City of Wauwatosa v. King

Decision Date08 January 1971
Docket NumberNo. 218,218
Citation49 Wis.2d 398,182 N.W.2d 530
Parties, 76 L.R.R.M. (BNA) 2403, 42 A.L.R.3d 1341, 64 Lab.Cas. P 52,474 CITY OF WAUWATOSA, Respondent, v. Thomas J. KING, Appellant.
CourtWisconsin Supreme Court

This appeal is from a judgment of conviction on charges of violating ordinance 9.19 of the city of Wauwatosa, making it unlawful, except in certain situations, to '* * * engage in picketing before or about the residence or dwelling of any individual. * * *'

The defendant, Thomas J. King, is one of five individuals charged and convicted of violating said ordinance. He is a staff representative of District Council 48, servicing members of Local 1561, an affiliate local representing custodial, maintenance and cafeteria workers of the Wauwatosa school board.

On April 17, 1968, members of Local 1561 began picketing at various public schools in the city of Wauwatosa in connection with a labor dispute involving school board employees and the school board.

On June 12, 1968, the defendant and 25 to 35 other persons picketed the home of school board president, Armand Mueller, marching back and forth on the sidewalk in front of the Mueller residence. The police arrived on the scene. They notified the picketers that they were violating the city ordinance. After allowing a reasonable period of time for dispersing, the police arrested five persons who had continued picketing, including the defendant.

On June 13, 1968, the defendant and others picketed at the home of school board member Charles Arps. There being no sidewalk at the Arps residence, the picketing was on the property of the homeowner. The police arrived and placed the defendant and others under arrest for violating the anti-home picketing ordinance.

**Recorded information**
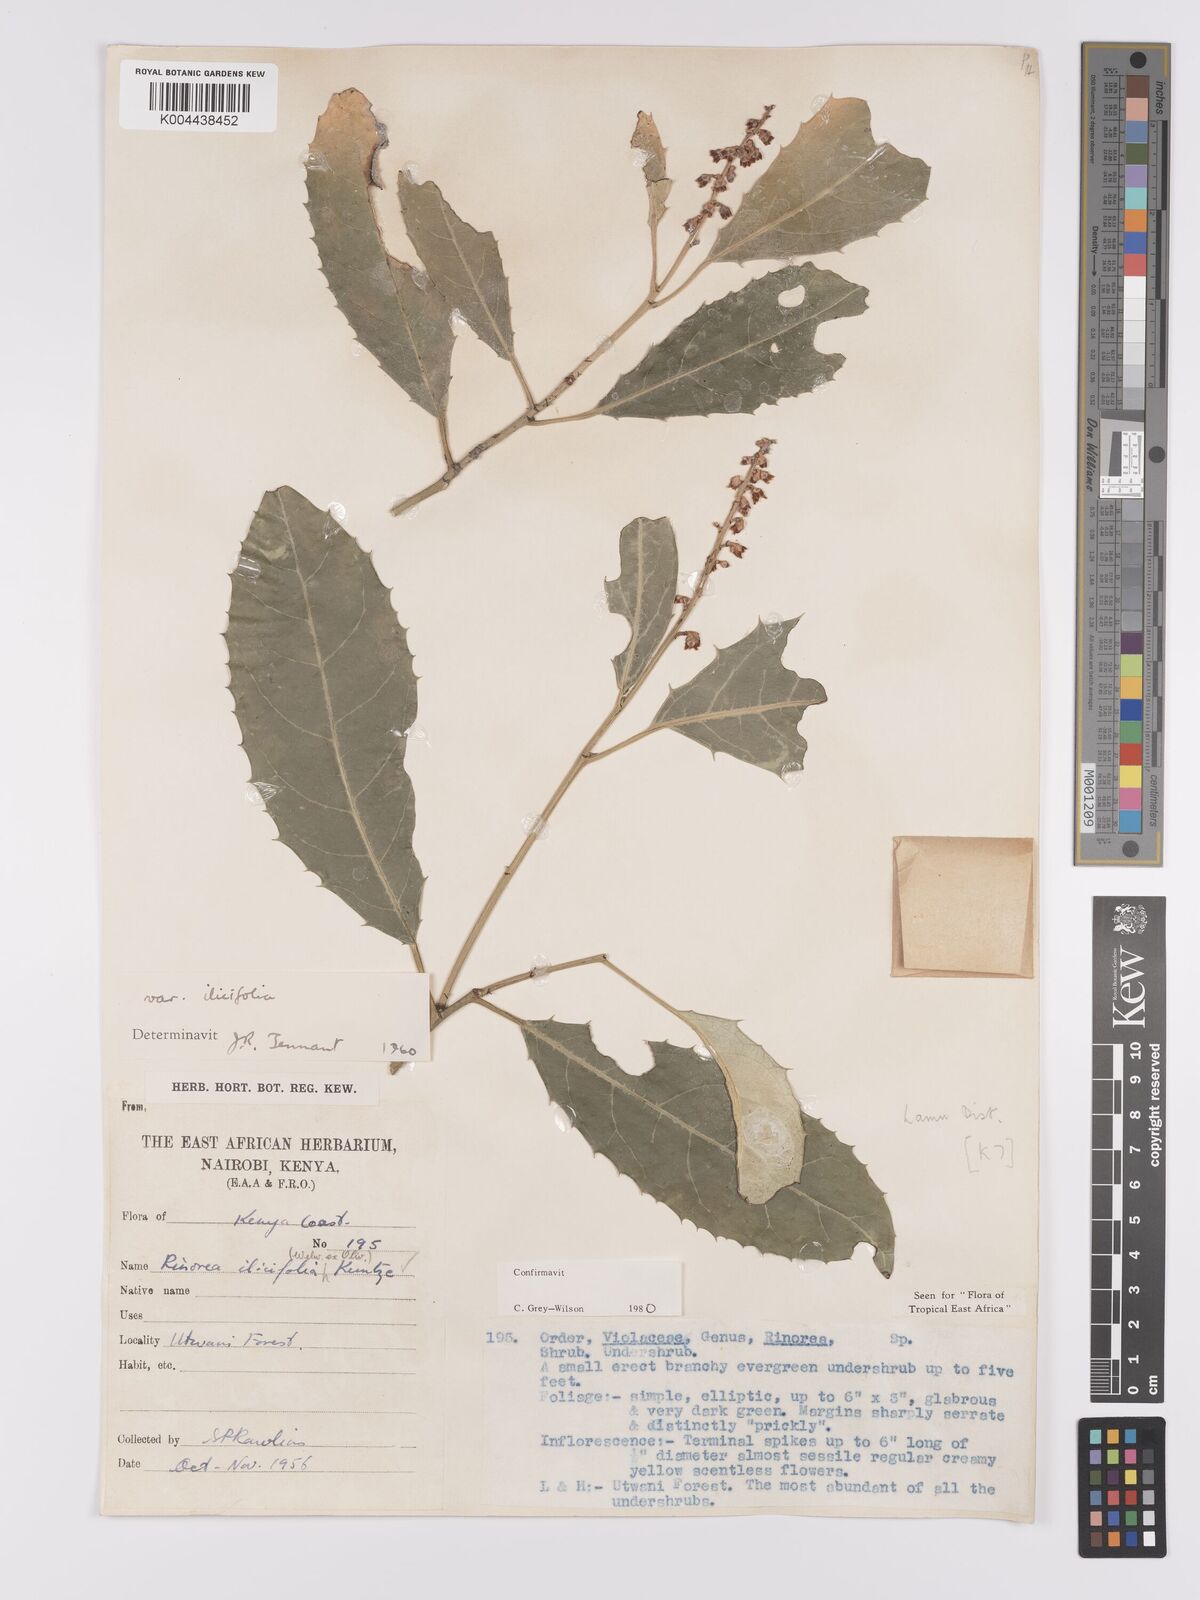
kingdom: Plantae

**Task instructions**
[A] In the Wauwatosa picketing case summary, copy the stretch from "Decision Date08 January" through "J. KING, Appellant." word for word.
[B] According to the Wauwatosa picketing case summary, why did the June 13, 1968 picketing at the Charles Arps home take place on the homeowner's property?

**List of answers**
[A]
Decision Date08 January 1971
Docket NumberNo. 218,218
Citation49 Wis.2d 398,182 N.W.2d 530
Parties, 76 L.R.R.M. (BNA) 2403, 42 A.L.R.3d 1341, 64 Lab.Cas. P 52,474 CITY OF WAUWATOSA, Respondent, v. Thomas J. KING, Appellant.

[B] There was no sidewalk at the Arps residence.